James Madison of the Department of History at Indiana University, described "Minds of the West" as "a book of...sophisticated and multi-layered analysis" and "among the very best studies of ethnicity we have."

In "The Minds of the West" Gjerde examines the cultural patterns that American-born and European immigrants carried with them to the Midwest, where migration patterns and the vastness of the landscape enabled cultural groups to sequester in tightly knit settlements built around community institutions.

Recounting the tensions immigrants felt between old and new, Gjerde reveals subtle but important differences in courtship styles, intimacy patterns, childraising methods and inheritance practices among ethnic groups.

"Minds of the West" was published by the University of North Carolina Press.

 

Research Fund Awards Six Bioscience Faculty

Six faculty members received awards this year from the Faculty Research Fund for the Biological Sciences.

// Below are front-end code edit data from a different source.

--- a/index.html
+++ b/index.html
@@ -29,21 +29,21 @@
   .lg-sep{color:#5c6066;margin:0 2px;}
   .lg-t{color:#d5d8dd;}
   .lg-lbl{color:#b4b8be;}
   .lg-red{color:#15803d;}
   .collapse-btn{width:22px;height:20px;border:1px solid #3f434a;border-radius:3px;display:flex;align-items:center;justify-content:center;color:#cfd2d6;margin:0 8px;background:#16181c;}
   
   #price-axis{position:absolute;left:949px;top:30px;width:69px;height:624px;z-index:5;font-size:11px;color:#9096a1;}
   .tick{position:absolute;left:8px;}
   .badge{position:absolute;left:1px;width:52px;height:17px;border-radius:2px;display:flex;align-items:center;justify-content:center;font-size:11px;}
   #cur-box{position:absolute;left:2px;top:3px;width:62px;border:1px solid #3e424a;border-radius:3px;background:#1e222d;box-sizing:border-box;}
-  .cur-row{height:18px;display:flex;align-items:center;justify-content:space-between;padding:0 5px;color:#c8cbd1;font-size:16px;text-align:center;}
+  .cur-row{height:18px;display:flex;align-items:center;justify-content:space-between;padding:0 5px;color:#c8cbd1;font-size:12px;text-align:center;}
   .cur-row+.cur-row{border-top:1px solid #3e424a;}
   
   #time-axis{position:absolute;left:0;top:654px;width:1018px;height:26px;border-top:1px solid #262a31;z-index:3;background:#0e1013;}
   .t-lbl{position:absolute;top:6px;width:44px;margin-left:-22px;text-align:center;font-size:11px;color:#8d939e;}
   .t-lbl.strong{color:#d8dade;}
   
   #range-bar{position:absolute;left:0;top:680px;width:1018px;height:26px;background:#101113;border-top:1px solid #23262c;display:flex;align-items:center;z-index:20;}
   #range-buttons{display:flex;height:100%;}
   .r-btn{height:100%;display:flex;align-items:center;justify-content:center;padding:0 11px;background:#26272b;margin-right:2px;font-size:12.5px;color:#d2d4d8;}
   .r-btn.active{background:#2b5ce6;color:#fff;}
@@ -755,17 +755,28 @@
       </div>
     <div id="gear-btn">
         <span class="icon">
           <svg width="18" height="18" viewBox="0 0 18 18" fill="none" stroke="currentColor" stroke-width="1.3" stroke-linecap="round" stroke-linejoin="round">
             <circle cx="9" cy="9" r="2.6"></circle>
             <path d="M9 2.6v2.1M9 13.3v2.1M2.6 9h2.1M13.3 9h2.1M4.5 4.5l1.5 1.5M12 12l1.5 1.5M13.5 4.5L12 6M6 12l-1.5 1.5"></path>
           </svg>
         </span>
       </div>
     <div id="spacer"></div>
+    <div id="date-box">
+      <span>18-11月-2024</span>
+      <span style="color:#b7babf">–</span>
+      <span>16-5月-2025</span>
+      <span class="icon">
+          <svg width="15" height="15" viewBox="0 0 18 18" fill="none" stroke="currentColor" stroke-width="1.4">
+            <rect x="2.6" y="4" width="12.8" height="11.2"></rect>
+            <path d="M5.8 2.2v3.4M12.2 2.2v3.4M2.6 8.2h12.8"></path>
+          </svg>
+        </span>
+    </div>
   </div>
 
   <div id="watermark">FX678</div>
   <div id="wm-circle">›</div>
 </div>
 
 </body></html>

The three-person selection committee solicited coherent and specific research proposals that demonstrated research excellence and a documented need in an underfunded project.

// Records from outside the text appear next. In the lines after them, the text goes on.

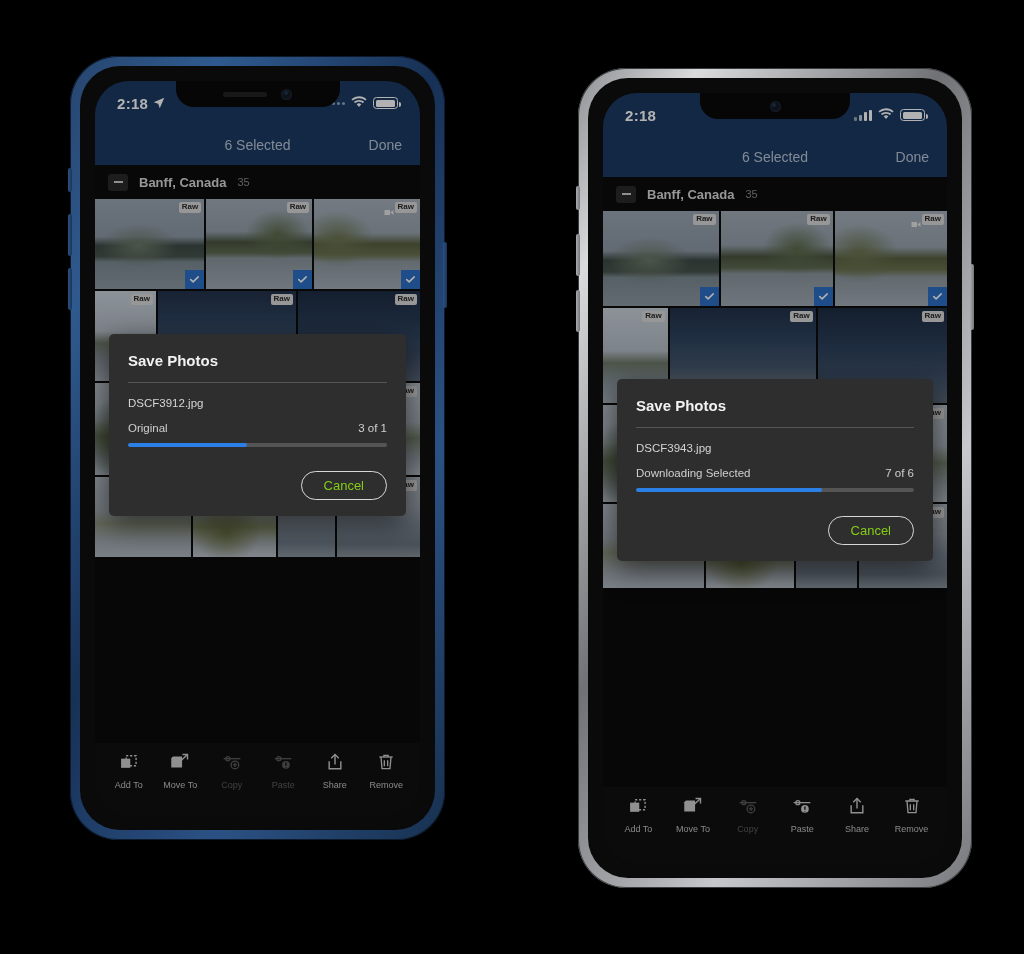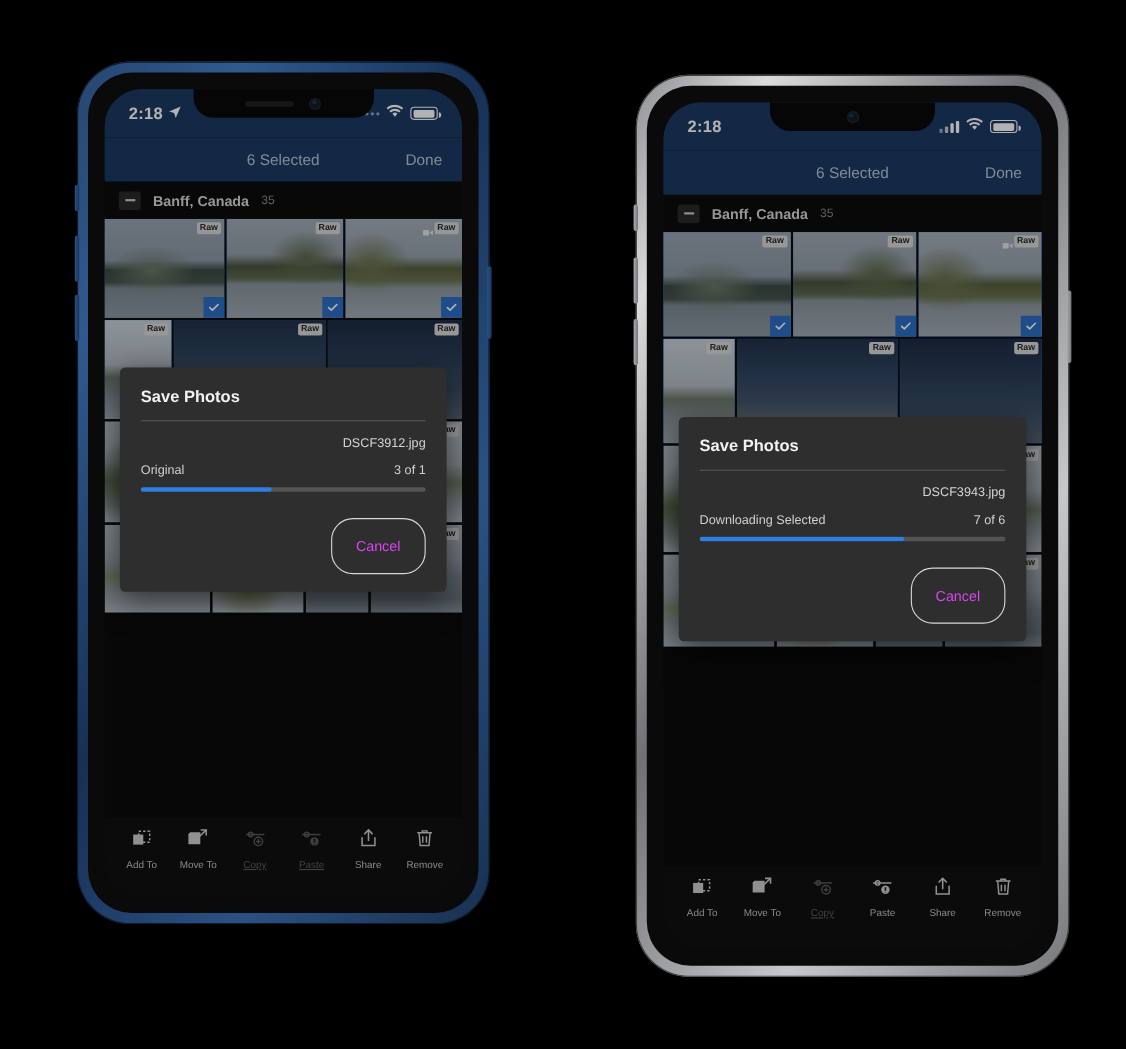--- a/index.html
+++ b/index.html
@@ -158,47 +158,47 @@
     position: absolute; left: 0; right: 0; bottom: 0;
     background: #111111;
     padding: 9px 8px 0 8px;
     display: flex; justify-content: space-around; align-items: flex-start;
     z-index: 6;
   }
   .tool { display: flex; flex-direction: column; align-items: center; gap: 4px; width: 16%; }
   .tool svg { width: 20px; height: 20px; }
   .tool .tlabel { font-size: 9px; color: #c3c3c3; }
   .tool.dim svg { opacity: .38; }
-  .tool.dim .tlabel { color: #5e5e5e; text-decoration: underline; }
+  .tool.dim .tlabel { color: #5e5e5e; }
   .home-ind {
     position: absolute; bottom: 9px; left: 50%; transform: translateX(-50%);
     width: 38%; height: 4.5px; background: #fff; border-radius: 3px;
   }
 
   
   .dim-veil { position: absolute; inset: 0; background: rgba(0,0,0,0.30); z-index: 8; }
   .dialog {
     position: absolute; z-index: 10;
     background: #2e2e2e;
     border-radius: 5px;
     padding: 18px 19px 16px 19px;
     box-shadow: 0 8px 28px rgba(0,0,0,.55);
   }
   .dlg-title { font-size: 15px; font-weight: bold; color: #f2f2f2; }
   .dlg-rule { height: 1px; background: #555; margin: 13px 0 14px 0; }
-  .dlg-file { font-size: 11.5px; color: #d5d5d5; text-align: right; }
+  .dlg-file { font-size: 11.5px; color: #d5d5d5; }
   .dlg-status-row { display:flex; justify-content: space-between; align-items: baseline; margin-top: 13px; }
   .dlg-status { font-size: 11.5px; color: #cfcfcf; }
   .dlg-count { font-size: 11.5px; color: #cfcfcf; }
   .progress { margin-top: 9px; height: 4px; background: #545454; border-radius: 2px; overflow: hidden; }
   .progress i { display:block; height: 100%; background: #2b80e8; border-radius: 2px; }
   .dlg-actions { display: flex; justify-content: flex-end; margin-top: 24px; }
   .cancel-btn {
-    border: 1.4px solid #d8d8d8; color: #d946ef;
-    border-radius: 20px; padding: 17px 22px; font-size: 13px;
+    border: 1.4px solid #d8d8d8; color: #84cc16;
+    border-radius: 20px; padding: 6px 22px; font-size: 13px;
     background: transparent;
   }
 </style>
 </head>
 <body>
 
 <div class="stage">
 
   <div class="phone blue" id="phone-left" style="left:70px; top:56px; width:375px; height:784px;">
     <div class="frame">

The 1998 fund recipients, and their research subjects, are:

Carla D'Antonio, integrative biology, "Effects of Invasive Species on Communities and Ecosystems"

Michael Dickinson, integrative biology, "Instrumentation for Biomechanical and Physiological Studies of Fish"

Donald Rio, molecular and cell biology, "mRNA Splicing and P Element Transportation in Drosophil"

Ellen Robey, molecular and cell biology, "Notch Signaling and T-Cell Lineage Selection"

John Taylor, plant and microbial biology: "Sexual Recombination in Fungi Imperfecti"

Loy Volkman, plant and microbial biology, "Actin Involvement in Nucleocapsid Morphogenesis of a Baculovirus"

The Fund was created two years ago by a $5 million gift from anonymous donors. Its goal is to maintain and enhance the quality of biological research by providing short-term support for feasibility studies and equipment needs.

 

12 Junior Faculty Garner Hellman Fund Awards

Twelve junior faculty members have received research support awards from the Hellman Family Faculty Fund.

Recipients were chosen based on the excellence of the proposed research. As in previous years, the selection panel looked for evidence of exciting, creative research, and for new ideas, paradigms and theories.

The 1998 recipients and their study subjects are:

John Battles, environmental science, policy & management, "Does the Early Detection of Neighboring Plants Improve the Survival and Growth of Forest Trees?"

Aditya Behl, South and Southeast Asian Studies, "Rasa and Romance: The Avahdhi Sufi Premakhyans"

Stephen Best, English, fugitive properties, "Slavery, Technology, and the Lure of the Material in American Culture"

Ignacio Chapela, environmental science, policy & management, "Species-Specific Carbon Processing by Fungi in Coniferous Forests"

Jack Colford, public health, "Application of Density Equalized Map Projections to Evaluate Spatial Clustering of Cryptosporidiosis in San Francisco"

Yang Dan, molecular and cell biology, neurobiology, "Reading the Neural Code in the Mammalian Visual System"

Suzanne Fleiszig, optometry, "Development of Novel Therapies for Pseu-domonas aeruginosa Infection"

Junko Habu, anthropology, "Development of Sedentism Among Prehistoric Hunter-Gathers in Japan"

Fenyong Liu, public health, "Development of Ribozymes as Novel Gene-Targeting Agents"

Xin Liu, anthropology, "Moral Mathematics: Luck, Fortune, and Authority in Late Socialist China"

Laurie Wilkie, anthropology, "998 Archaeological Excavations at Clifton Plantation, Bahamas"

Peter Zinoman, history, "Vu Trong Phung and Literary Modernism in Vietnam."

The awards selection panel included four recently tenured faculty members, a nominee from the Academic Senate Committee on Research, and Interim Vice Provost Donald McQuade, who served as chair.

The fund was established in 1995 with a $5 million gift from F. Warren and Patricia Christina "Chris" Hellman.